Entry level salaries suck... It's true you can make more money doing other things, like working at UPS..
But five to ten years later, it swings the other way.
And if you make it to directorship, it swings big time..
College grads need to have realistic expectations that they will have to put in time to get more money.. If they are too focused on "now" money, then college may not be required..
(But college is a good insurance plan, many white collar jobs require a degree -- any degree.)
Spending $150k on a degree, however, is excessive unless one has definitive plans to excel in school and after. If one just wants a job, then community/state college is fine.
Yup. I quit college with 96 hours completed. Twenty years later, it doesn't matter that I can run circles around the majority of college graduates in my field. No four-year degree equals a closed door a great deal of the time.

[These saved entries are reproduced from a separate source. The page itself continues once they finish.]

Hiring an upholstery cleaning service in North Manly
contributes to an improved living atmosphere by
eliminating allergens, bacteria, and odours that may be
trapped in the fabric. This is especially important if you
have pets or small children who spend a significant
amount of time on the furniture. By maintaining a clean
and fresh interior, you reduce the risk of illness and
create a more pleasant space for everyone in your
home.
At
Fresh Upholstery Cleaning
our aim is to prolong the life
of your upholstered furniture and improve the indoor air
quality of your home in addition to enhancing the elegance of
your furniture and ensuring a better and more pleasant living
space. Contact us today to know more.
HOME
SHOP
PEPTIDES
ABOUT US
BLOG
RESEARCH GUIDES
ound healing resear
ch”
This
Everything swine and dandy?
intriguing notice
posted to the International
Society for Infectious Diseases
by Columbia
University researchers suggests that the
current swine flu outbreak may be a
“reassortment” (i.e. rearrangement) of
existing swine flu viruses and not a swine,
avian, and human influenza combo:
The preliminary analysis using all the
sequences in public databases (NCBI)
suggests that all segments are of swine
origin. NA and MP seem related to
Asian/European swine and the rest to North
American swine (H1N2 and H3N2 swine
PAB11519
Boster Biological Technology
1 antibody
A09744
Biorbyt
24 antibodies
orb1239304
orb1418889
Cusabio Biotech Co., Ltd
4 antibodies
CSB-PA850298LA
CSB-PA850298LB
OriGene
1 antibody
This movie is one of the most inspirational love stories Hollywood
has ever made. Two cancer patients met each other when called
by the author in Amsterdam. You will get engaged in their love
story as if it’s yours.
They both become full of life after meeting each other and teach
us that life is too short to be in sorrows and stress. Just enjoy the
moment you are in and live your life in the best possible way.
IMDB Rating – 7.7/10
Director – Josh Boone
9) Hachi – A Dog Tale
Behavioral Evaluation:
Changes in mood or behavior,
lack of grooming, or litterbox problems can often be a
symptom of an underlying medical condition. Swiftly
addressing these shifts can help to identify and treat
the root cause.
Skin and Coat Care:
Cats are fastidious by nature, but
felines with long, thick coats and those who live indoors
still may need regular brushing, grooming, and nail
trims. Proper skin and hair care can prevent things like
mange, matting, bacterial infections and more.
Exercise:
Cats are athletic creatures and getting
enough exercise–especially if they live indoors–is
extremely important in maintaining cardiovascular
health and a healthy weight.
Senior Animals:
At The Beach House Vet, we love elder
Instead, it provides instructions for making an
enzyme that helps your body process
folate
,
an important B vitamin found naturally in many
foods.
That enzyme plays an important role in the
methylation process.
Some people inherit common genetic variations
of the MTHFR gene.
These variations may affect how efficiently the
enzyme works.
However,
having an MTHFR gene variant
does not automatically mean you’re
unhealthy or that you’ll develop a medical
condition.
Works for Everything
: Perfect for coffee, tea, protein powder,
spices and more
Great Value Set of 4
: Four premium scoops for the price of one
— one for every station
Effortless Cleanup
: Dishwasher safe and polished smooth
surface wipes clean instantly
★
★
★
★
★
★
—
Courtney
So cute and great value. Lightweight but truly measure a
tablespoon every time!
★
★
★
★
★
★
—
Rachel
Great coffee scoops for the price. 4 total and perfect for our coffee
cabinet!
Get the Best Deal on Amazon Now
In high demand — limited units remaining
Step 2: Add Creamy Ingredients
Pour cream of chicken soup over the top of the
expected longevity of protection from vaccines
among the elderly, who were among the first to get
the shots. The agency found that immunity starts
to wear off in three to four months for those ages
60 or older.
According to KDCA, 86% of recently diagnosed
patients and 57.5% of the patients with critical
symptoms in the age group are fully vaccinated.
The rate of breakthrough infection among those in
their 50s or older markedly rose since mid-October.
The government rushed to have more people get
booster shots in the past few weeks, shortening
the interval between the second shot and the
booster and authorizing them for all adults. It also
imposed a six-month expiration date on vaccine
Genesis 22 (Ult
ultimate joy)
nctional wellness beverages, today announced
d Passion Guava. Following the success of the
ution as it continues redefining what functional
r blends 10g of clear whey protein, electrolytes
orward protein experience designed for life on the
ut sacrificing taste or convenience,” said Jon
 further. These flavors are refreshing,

So even though I work for myself, I'm going back and will have a BS in digital forensics in about a year and a half.
MM
However, when he lost that job that, he found that his salary was pretty much based on his longevity with that company, and he wasn't worth near what he was making to other employers. He wishes now he would have gone to college.
I started out repairing copier machines at about $8.50 an hour. Listened to people bitch about paper jams all day and came home with filthy hands and clothes (toner, grease). People back then would have said (and did say) that I was in a dead-end job and that I should have gone to college and made something of myself.
Today I run the service department. I have about 80 people under me and I am responsible for $18 million in service revenue each year. My income is comfortable to the point where I can contemplate retirement in my mid-50s - a comfortable retirement at that.
Didn't need a fancy college degree to get to where I am. Just got my hands dirty and worked my way up. There's lots of jobs out there like that. People start out driving forklifts and a few years later, they are running the entire warehouse. People stock shelves at Wal-Mart and in a few years, they are managing the store (Wal-Mart managers make into six figures).
But none of those careers would interest a college-grad. They want a white-collar job right off the bat because they believe that a blue-collar job is beneath them. So they end up stuck in cubicle-land in some faceless office park with some meaningless job title where they either get laid off eventually or they kiss enough butt to get bumped up to the next level of glorified pencil-pushers.